According to Marx, a product is basically divided into necessary and surplus-product. A certain part of this surplus-product constitutes ground rent, viz., that part which remains after the deduction of average profit on capital. In a developed capitalist society, average profit is formed under the influence of competition, which distributes the surplus-product among the capitalists, not in proportion to the number of workers, but in proportion to the total amount of capital invested in a given enterprise.
The process of the formation of average profit is analysed by Marx in Volume III of Capital. Capital will yield different profits on plots of land with varying fertility, the poorer land yielding less profit, and the better land—more, additional profit. (The theory of rent was founded before Marx by Ricardo.) Owing to monopoly prices on the grain market and the general shortage of grain, the price is determined by the poorest plot of land. The extra profit derived from the better land, or from the land situated close to the market, as compared with the poorer and more remotely situated plot, is called differential rent, according to Marx.
Rent is extracted from the farmers by the owners of land.

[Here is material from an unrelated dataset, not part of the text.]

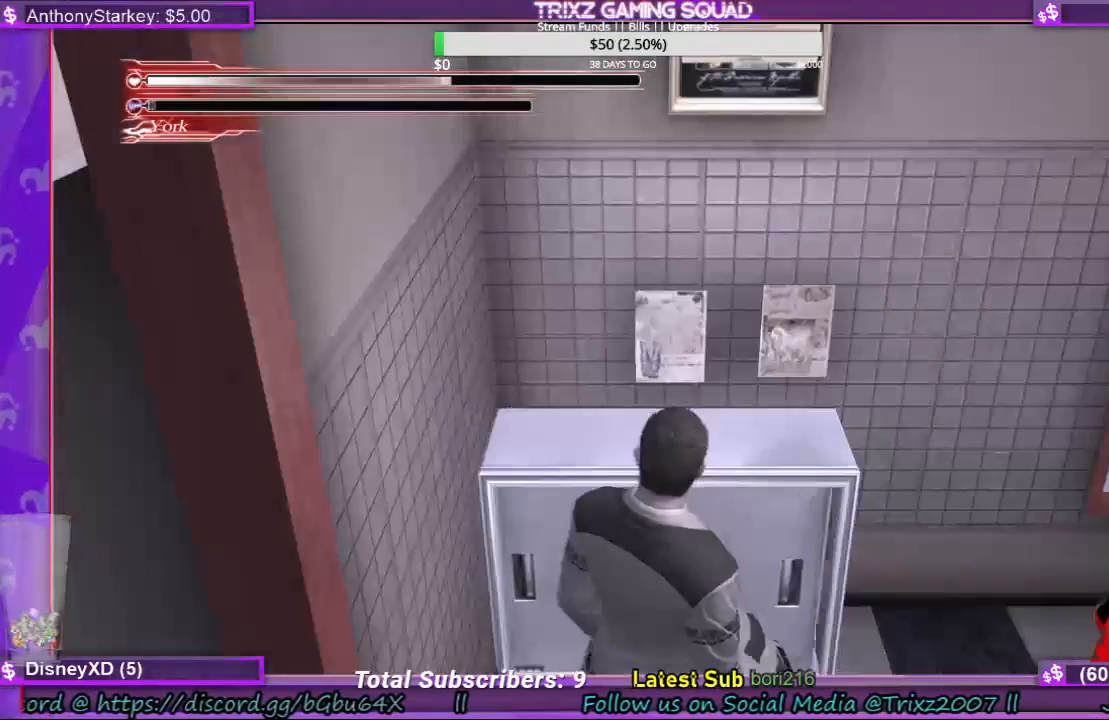
{"keys": [], "mouse": [], "events": [[33, "e", "up"], [33, "w", "up"]]}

The varying amounts of surplus-profit may be of two kinds: 1) profit due to varying fertility, and 2) profit due to different application of capital. Further. In addition to the monopoly of private cultivation of the land, there is the monopoly of private ownership of the land: the owner of land may not give the land to the farmer until the price of grain rises, and then he takes absolute rent, which is an elementary monopoly. It may be: 1) a pure monopoly (in that case, strictly speaking, it should not be called rent). Secondly, absolute rent may be taken from surplus-profit on agrarian capital owing to the following circumstance. In view of the fact that in agriculture the technical equipment is poorer, the share of variable capital (=which creates profit) is higher than in industry. The share of profit should therefore also be higher in agriculture than in industry. However, the monopoly of landownership prevents the levelling of high profit in agriculture and low profit in industry. And absolute rent in the strict sense of the term is taken from the higher agricultural profit which has not been levelled out. It has its source in higher grain prices. Differential rent, on the other hand, is taken from the product. Recent years, characterised by new countries being drawn into trade, have led to a crisis.
The price of land is calculated, anticipated rent. It is therefore treated as income from a certain capital. The capital to be spent on the purchase of land may yield an average rent income. Consequently, the rapid development of industry has greatly inflated and stabilised rent in Europe.
A large section of Maslov’s hook, recently published under the title Conditions of the Development of Agriculture in Russia, deals with the theory of rent, and in this question Maslov adheres to an entirely erroneous viewpoint, repeating the arguments of the bourgeois so-called “critics” of Marx, such as Mr. Bulgakov and others. Marx showed that the old English political economy took too simple a view of this question; it was treated not as a process creating special historical conditions, but as one creating natural conditions, and it reasoned therefore: rent is formed owing to the necessity of transition from the better to the poorer plots of land. But changes in the reverse direction also take place, inasmuch as improvements are effected. The critics have retreated from Marx towards bourgeois economy.
Another narrow concept of the theory of rent is one that combines the law governing the formation of differential rent with the law of diminishing returns, which alleges that profits diminish on one and the same plot of land. Ricardo explains the transition from the better plots to the poorer ones by the impossibility of applying increasing amounts of capital. All the Russian “critics” have taken up the defence of the theory of diminishing returns, as has Maslov, who in all other questions wants to remain a Marxist. But the arguments in defence of this theory have not gone beyond quips, as, for example, the one which claims that if this theory is not recognised then it must be admitted that the returns of one plot of land should be enough to feed a whole state.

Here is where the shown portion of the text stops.